Records from a data collection

- - - - - - -

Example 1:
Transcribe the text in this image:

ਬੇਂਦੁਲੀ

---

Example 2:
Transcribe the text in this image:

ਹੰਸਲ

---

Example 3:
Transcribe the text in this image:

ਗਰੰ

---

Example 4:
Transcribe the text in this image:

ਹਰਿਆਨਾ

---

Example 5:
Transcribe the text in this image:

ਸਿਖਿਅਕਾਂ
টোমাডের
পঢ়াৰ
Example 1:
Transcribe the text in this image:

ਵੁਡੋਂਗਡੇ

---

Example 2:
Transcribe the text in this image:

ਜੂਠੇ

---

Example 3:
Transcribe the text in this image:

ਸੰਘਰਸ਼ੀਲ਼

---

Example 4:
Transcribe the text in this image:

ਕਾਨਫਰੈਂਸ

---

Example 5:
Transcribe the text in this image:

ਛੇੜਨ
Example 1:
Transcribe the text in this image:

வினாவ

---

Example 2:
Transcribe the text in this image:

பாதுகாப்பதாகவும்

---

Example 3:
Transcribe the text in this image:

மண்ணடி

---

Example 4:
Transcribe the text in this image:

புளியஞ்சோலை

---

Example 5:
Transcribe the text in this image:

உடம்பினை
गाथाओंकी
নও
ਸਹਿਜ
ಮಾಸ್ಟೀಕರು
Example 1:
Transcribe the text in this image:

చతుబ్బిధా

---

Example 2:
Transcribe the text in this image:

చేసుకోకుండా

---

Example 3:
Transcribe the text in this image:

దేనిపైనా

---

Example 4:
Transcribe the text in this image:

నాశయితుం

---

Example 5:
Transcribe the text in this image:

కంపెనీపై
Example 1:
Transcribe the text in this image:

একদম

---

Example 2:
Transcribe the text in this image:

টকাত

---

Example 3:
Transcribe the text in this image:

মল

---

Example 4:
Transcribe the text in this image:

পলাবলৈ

- - - - - - -

What to produce:
Would you please give the data above again, exactly as it appears?

Response below:
Example 1:
Transcribe the text in this image:

ਬੇਂਦੁਲੀ

---

Example 2:
Transcribe the text in this image:

ਹੰਸਲ

---

Example 3:
Transcribe the text in this image:

ਗਰੰ

---

Example 4:
Transcribe the text in this image:

ਹਰਿਆਨਾ

---

Example 5:
Transcribe the text in this image:

ਸਿਖਿਅਕਾਂ
টোমাডের
পঢ়াৰ
Example 1:
Transcribe the text in this image:

ਵੁਡੋਂਗਡੇ

---

Example 2:
Transcribe the text in this image:

ਜੂਠੇ

---

Example 3:
Transcribe the text in this image:

ਸੰਘਰਸ਼ੀਲ਼

---

Example 4:
Transcribe the text in this image:

ਕਾਨਫਰੈਂਸ

---

Example 5:
Transcribe the text in this image:

ਛੇੜਨ
Example 1:
Transcribe the text in this image:

வினாவ

---

Example 2:
Transcribe the text in this image:

பாதுகாப்பதாகவும்

---

Example 3:
Transcribe the text in this image:

மண்ணடி

---

Example 4:
Transcribe the text in this image:

புளியஞ்சோலை

---

Example 5:
Transcribe the text in this image:

உடம்பினை
गाथाओंकी
নও
ਸਹਿਜ
ಮಾಸ್ಟೀಕರು
Example 1:
Transcribe the text in this image:

చతుబ్బిధా

---

Example 2:
Transcribe the text in this image:

చేసుకోకుండా

---

Example 3:
Transcribe the text in this image:

దేనిపైనా

---

Example 4:
Transcribe the text in this image:

నాశయితుం

---

Example 5:
Transcribe the text in this image:

కంపెనీపై
Example 1:
Transcribe the text in this image:

একদম

---

Example 2:
Transcribe the text in this image:

টকাত

---

Example 3:
Transcribe the text in this image:

মল

---

Example 4:
Transcribe the text in this image:

পলাবলৈ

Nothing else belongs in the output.